Dutchfest raises thousands for school


MARION, Pa. - Shalom Christian Academy's Annual Dutchfest on Friday and Saturday enjoyed breezy spring weather and attracted thousands of people with its homemade pies and baked goods, pork barbecue, strawberry pies, french fries, funnel cakes, pizza, ice cream, crab cakes, and many other food items.

The main fund-raiser for the school, which was founded in 1976, Dutchfest also included several specialty auctions and numerous activities for children.

The academy is an independent kindergarten through 12th grade Christian day school.
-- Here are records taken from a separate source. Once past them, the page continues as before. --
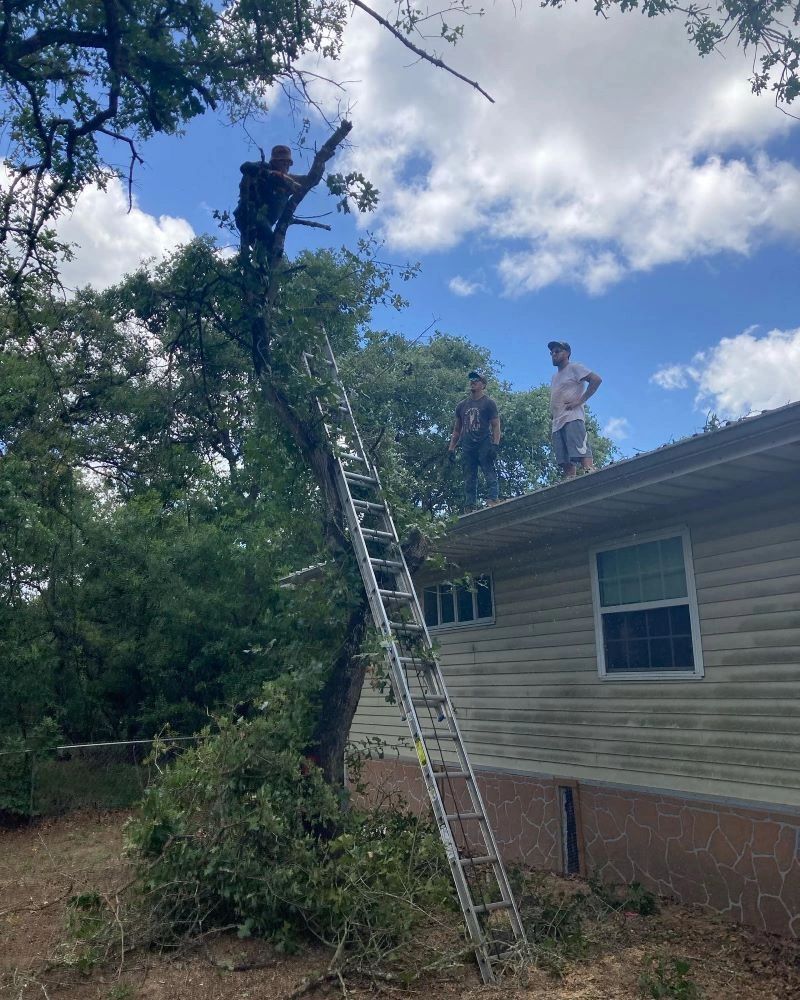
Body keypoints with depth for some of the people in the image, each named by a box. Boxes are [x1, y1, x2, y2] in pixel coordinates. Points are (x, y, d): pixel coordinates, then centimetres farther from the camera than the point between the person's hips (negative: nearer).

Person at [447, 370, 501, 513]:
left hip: (484, 445, -5)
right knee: (469, 480, 1)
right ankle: (469, 508, 0)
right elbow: (456, 430, 22)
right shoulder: (462, 405, 20)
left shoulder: (489, 403, 6)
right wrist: (451, 448, 13)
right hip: (467, 447, 5)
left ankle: (493, 501, -20)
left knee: (490, 474, -12)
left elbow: (496, 426, -2)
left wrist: (495, 445, -15)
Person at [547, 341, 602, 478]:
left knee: (580, 451, -22)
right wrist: (553, 413, 15)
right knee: (565, 460, -4)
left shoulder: (574, 367, 7)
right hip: (557, 422, 8)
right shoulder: (554, 377, 31)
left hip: (572, 418, -8)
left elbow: (596, 379, -5)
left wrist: (580, 400, -12)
According to the school's Web site, it provides a quality education from a Biblical perspective with an Anabaptist emphasis.

Harry Lehman, chairman of the sale committee for the past six years, said it takes seven months of planning to bring off the event. Proceeds go to the school's general fund.
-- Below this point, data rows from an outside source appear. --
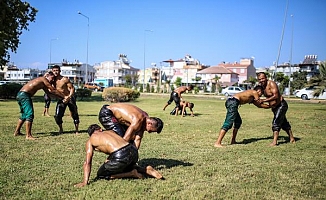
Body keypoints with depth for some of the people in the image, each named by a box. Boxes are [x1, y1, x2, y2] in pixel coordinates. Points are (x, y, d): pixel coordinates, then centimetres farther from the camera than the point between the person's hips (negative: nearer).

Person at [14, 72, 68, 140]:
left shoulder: (43, 84, 23)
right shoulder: (43, 79, -4)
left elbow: (49, 92, 25)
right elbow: (54, 90, -4)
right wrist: (64, 97, 2)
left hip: (20, 95, 11)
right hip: (24, 95, -11)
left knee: (24, 114, 22)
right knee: (30, 114, -14)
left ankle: (17, 132, 32)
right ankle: (28, 135, -16)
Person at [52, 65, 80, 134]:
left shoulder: (65, 79, -16)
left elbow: (72, 88, -14)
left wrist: (69, 96, -28)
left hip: (69, 98, -4)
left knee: (74, 115, 0)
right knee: (57, 116, -6)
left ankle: (76, 130, 16)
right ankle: (61, 129, 16)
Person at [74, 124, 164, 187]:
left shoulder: (90, 141, 17)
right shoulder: (110, 131, 30)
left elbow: (87, 163, 11)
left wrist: (85, 182, 11)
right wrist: (109, 159, 54)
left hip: (120, 156, -6)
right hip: (133, 151, 7)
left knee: (100, 175, 17)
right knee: (127, 167, 39)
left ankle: (132, 174, 6)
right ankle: (146, 170, 13)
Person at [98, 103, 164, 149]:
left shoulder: (145, 118, -4)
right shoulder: (137, 121, -32)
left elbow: (137, 139, -2)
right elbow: (125, 140, -31)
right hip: (105, 113, -9)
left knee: (131, 138, 6)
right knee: (120, 138, -20)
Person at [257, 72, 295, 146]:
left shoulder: (271, 84, -23)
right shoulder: (262, 86, 2)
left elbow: (275, 96, -31)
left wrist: (263, 100, -32)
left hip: (281, 105, -9)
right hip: (274, 107, 9)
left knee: (276, 122, -17)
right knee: (284, 123, 18)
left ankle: (274, 142, -18)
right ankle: (292, 139, 32)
Lehman, of Chambersburg, Pa., also headed the Heifer Sale Committee. He said that even though the dairy business is in a down turn, "we're happy with the 21 animals we got."

Held Friday evening, the heifer sale, which also includes other farm-related items, brought in $18,000.
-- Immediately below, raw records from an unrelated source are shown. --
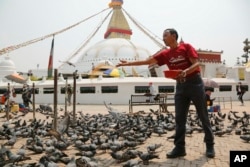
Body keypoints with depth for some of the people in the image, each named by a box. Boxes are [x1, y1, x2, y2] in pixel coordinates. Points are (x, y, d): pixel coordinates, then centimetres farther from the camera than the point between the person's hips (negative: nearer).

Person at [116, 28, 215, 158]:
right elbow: (147, 61, 8)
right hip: (180, 86, 5)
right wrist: (128, 63, 7)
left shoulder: (186, 47, -5)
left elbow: (196, 64, -12)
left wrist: (186, 71, -32)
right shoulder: (165, 54, 7)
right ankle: (179, 148, 8)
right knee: (180, 118, 3)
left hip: (194, 83, -4)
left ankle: (210, 146, 12)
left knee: (203, 116, 2)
Another feature of the Friday auction was the sports memorabilia auction, at which a life-sized cutout of New York Yankee Derek Jeter was offered for sale.

Selling for $50 was a framed Cal Ripken Jr. Wheaties box with the number 2131, commemorating the Baltimore Oriole star playing in his 2,131st consecutive game to break Lou Gehrig's record. According to Mike Shaker, Shalom's director of development, "there are not many of these around. It's an outstanding piece."

A baseball signed by Willie Mays, centerfielder for the New York and San Francisco Giants, sold for $55.

Shaker coordinated the Sports Memorabilia event.

Area Longaberger Basket consultants, parents, grandparents and friends of Shalom donated 53 baskets, Boyds Bears, and pottery to the auction. A 25th anniversary flag basket brought $255.

The quilt sale brought in $19,500 for the school.

Co-chairpersons of the Quilt Committee were Tina Shank of Chambersburg and Marie Oberholzer of Greencastle, Pa. Fifty-six quilts, wall-hangings, afghans, and baby quilts, many made by mothers or grandmothers of Shalom students, were donated.

A highlight of this year's quilt sale were the two original C. Jean Horst appliqud quilts, copyrighted, dated and signed by the Lancaster, Pa. quilt designer. "We buy the top and have it quilted," Oberholzer said.

Horst's "Victorian Basket" quilt sold for $1,600 Saturday afternoon, the highest price for a quilt. Her wall hanging, "Star Bright," went for $650.

Each class sponsors a quilt or wall hanging. The kindergarten students put their hand prints and signatures on large quilt blocks, and the resulting 90-by-108-inch quilt sold for $875 to one of their parents.

Evelyn Hissong of Greencastle stitched a 45-by-55-inch "Amish Days" wall hanging. The center blocks of typical Amish scenes are preprinted, while the outside is pieced. The coordinating fabrics are all in Amish colors.

"The same one last year brought more than $300, and that's what urged me to make another one," Hissong said.